Top memory card manufacturer SanDisk has said that the Class system, which indicates the speed of an SD memory card, no longer works.
SanDisk product marketing manager Ruben Dennenwaldt admitted that “95 per cent of people don’t know what [the SD Speed Class system] means.”
He says that in today’s memory card market, it “doesn’t really make sense at all”, and that “it’s our own fault that we introduced this class system together with the SD association.”
The Speed Class rating tops out at Class 10, which means the card can maintain a write speed of 10MB/sec.

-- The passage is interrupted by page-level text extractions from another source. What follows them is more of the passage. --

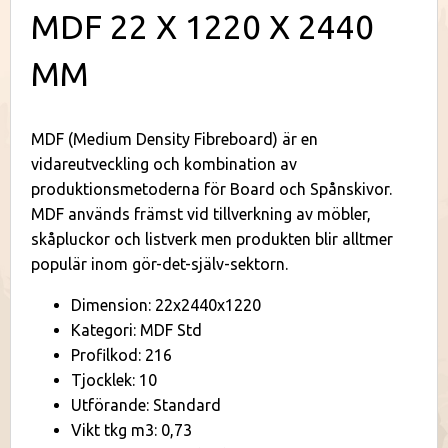
MDF 22 X 1220 X 2440
MM
MDF (Medium Density Fibreboard) är en
vidareutveckling och kombination av
produktionsmetoderna för Board och Spånskivor.
MDF används främst vid tillverkning av möbler,
skåpluckor och listverk men produkten blir alltmer
populär inom gör-det-själv-sektorn.
Dimension: 22x2440x1220
Kategori: MDF Std
Profilkod: 216
Tjocklek: 10
Utförande: Standard
Vikt tkg m3: 0,73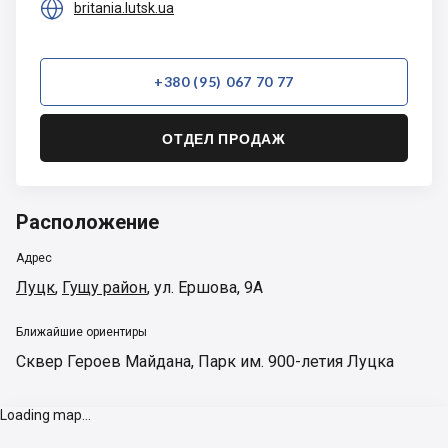

britania.lutsk.ua
+380 (95) 067 70 77
ОТДЕЛ ПРОДАЖ
Расположение
Адрес
Луцк
,
Гущу район
,
ул. Ершова, 9А
Ближайшие ориентиры
Сквер Героев Майдана
,
Парк им. 900-летия Луцка
Loading map...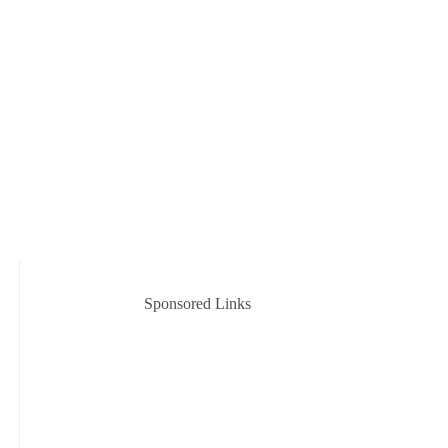
Sponsored Links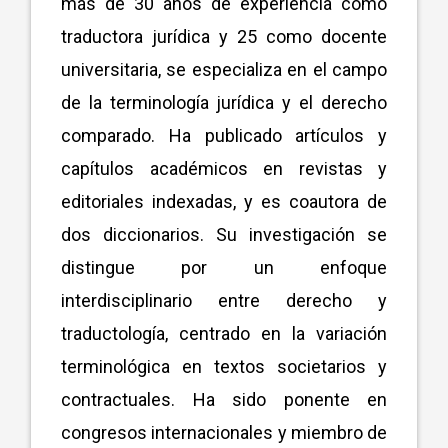
más de 30 años de experiencia como
traductora jurídica y 25 como docente
universitaria, se especializa en el campo
de la terminología jurídica y el derecho
comparado. Ha publicado artículos y
capítulos académicos en revistas y
editoriales indexadas, y es coautora de
dos diccionarios. Su investigación se
distingue por un enfoque
interdisciplinario entre derecho y
traductología, centrado en la variación
terminológica en textos societarios y
contractuales. Ha sido ponente en
congresos internacionales y miembro de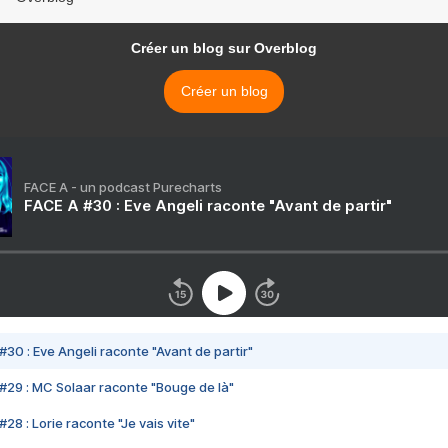
Créer un blog sur Overblog
Créer un blog
FACE A - un podcast Purecharts
FACE A #30 : Eve Angeli raconte "Avant de partir"
#30 : Eve Angeli raconte "Avant de partir"
#29 : MC Solaar raconte "Bouge de là"
28 : Lorie raconte "Je vais vite"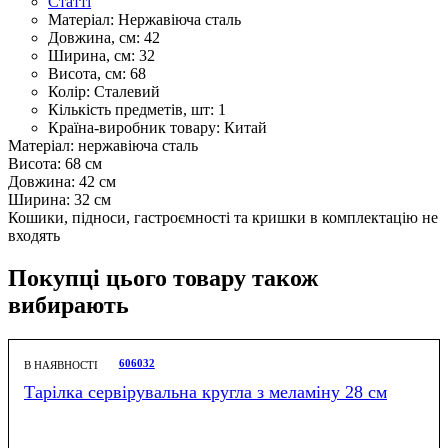
Статті
Матеріал:
Нержавіюча сталь
Довжина, см:
42
Ширина, см:
32
Висота, см:
68
Колір:
Сталевий
Кількість предметів, шт:
1
Країна-виробник товару:
Китай
Матеріал: нержавіюча сталь
Висота: 68 см
Довжина: 42 см
Ширина: 32 см
Кошики, підноси, гастроємності та кришки в комплектацію не
входять
Покупці цього товару також
вибирають
606032
В НАЯВНОСТІ
Тарілка сервірувальна кругла з меламіну 28 см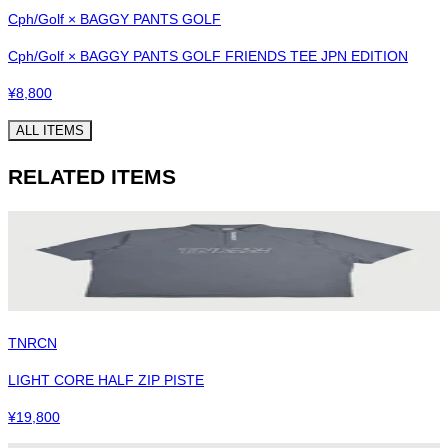
Cph/Golf × BAGGY PANTS GOLF
Cph/Golf × BAGGY PANTS GOLF FRIENDS TEE JPN EDITION
¥
8,800
ALL ITEMS
RELATED ITEMS
TNRCN
LIGHT CORE HALF ZIP PISTE
¥
19,800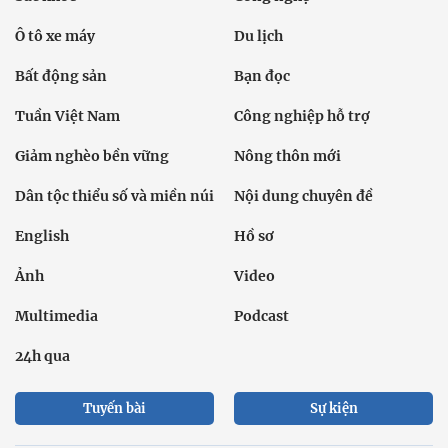
Ô tô xe máy
Du lịch
Bất động sản
Bạn đọc
Tuần Việt Nam
Công nghiệp hỗ trợ
Giảm nghèo bền vững
Nông thôn mới
Dân tộc thiểu số và miền núi
Nội dung chuyên đề
English
Hồ sơ
Ảnh
Video
Multimedia
Podcast
24h qua
Tuyến bài
Sự kiện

Today’s top memory cards far outstrip this level of performance, with SanDisk’s own top-end Extreme Pro range capable of speed of up to 90MB/sec.
Dennenwaldt says that rather than seeking out a new ‘modernised’ card rating system, “what's important is... messaging on naming what the highest possible speed” of a card".
As the speed of SD storage improves, the Class system is becoming increasing redundant, with only low-end memory cards fractionally less expensive than faster ones failing to reach the ‘Class 10' standard.
SD cards are by far the most common type seen in electronic devices to date – Dennenwaldt sees microSD, SD and Compact Flash as the three key “form factors” of memory card storage that won’t be challenged “over the next 2, 3, 4 years.”